'The Sealed Letter' by Emma Donoghue
Having read and reviewed 'Room' just over a year ago my sister sent me a copy of Emma Donoghue's latest book and I have been reading it over the last few weeks (interrupted by the arrival of library requests.) It is a testament to a good writer that she can move from 'Room' to this, they could not be more different in style or content. Not until I read the author's notes at the end did I realise it was based on real life events and real historical characters, with added poetic licence.
It is the story of a marriage and a divorce, the story of the suffragette movement, the story of Victorian society, but mostly the story of friendship and an unspoken love. Emily Faithfull, also known as Fido, is a leading light in the burgeoning women's movement, an independent woman running her own printing business, challenging social norms and employing women in skilled jobs, but her long standing and abruptly rekindled friendship with Helen Codrington is about to bring the censure of society down on her. She becomes unwittingly embroiled in events that lead to the Codrington's divorce and is forced to appear in what seemed to me like a travesty of a trial.

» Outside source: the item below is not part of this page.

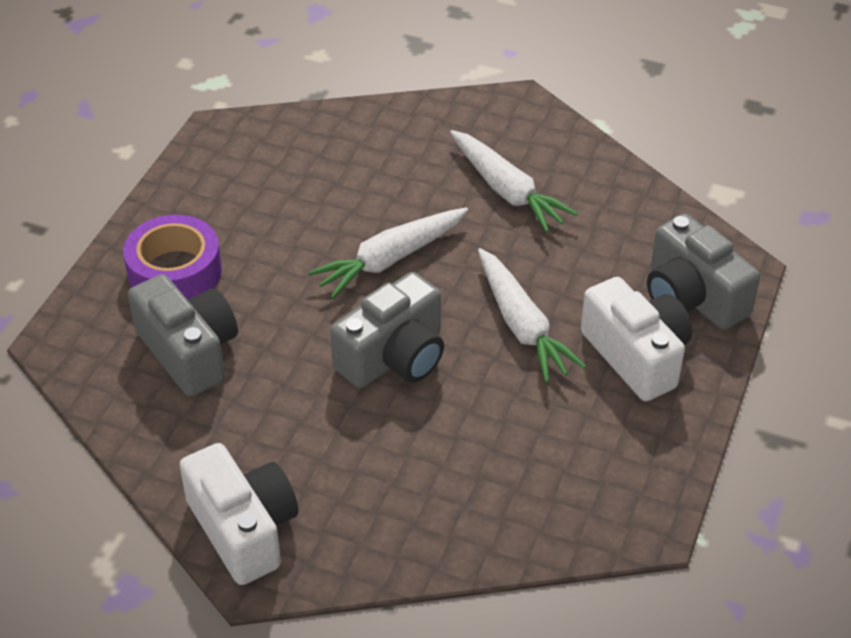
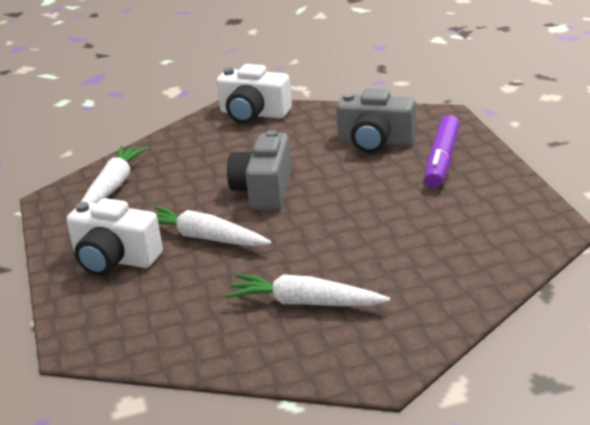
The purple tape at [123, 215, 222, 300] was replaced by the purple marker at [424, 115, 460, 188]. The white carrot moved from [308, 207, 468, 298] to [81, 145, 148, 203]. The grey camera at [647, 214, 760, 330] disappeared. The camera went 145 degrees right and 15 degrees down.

I could not help but dislike Helen Codrington. I felt not one ounce of pity for her. You start off thinking she is merely shallow and self-centred. Having been abroad for some years with her husband she apparently bumps into Fido in the street where she works, and proceeds to involve her former friend in her sordid affair. How naive am I that I didn't see until the end that of course Fido is totally besotted with Helen, and that is why she allows herself to be duped into thinking that she is needed as a friend rather than merely being taken advantage of. Helen is just the kind of character that you love to hate, self-seeking and manipulative, utterly immoral and uncaring of the consequences of her actions on others. Fido I felt pity for, even though she was naive and stupid, striving to believe the best of Helen despite evidence to the contrary. But I disliked her husband Henry just as much, they deserved each other, and if I had been the judge I would have left them to stew in their own juices. The hypocrisy of Victorian England is superbly portrayed; morally censorious in one breath and then lapping up the salacious details of the case at the same time. It is a drama in the true sense of the word and once the wheels of the court are set in motion all the players are victims, as the lawyers trade insults and counter accusations; no one comes out of the situation with their dignity intact.
Your whole sense of what is right just rises up against the attitudes expressed and accepted as the norm in this story, and you can appreciate the efforts made by the women's movement that grew up at that time, and what an uphill struggle they must have endured. Anyway, a great story, mainly it leaves you glad that we have moved on from the confining double standard of victorian morality and attitudes towards women.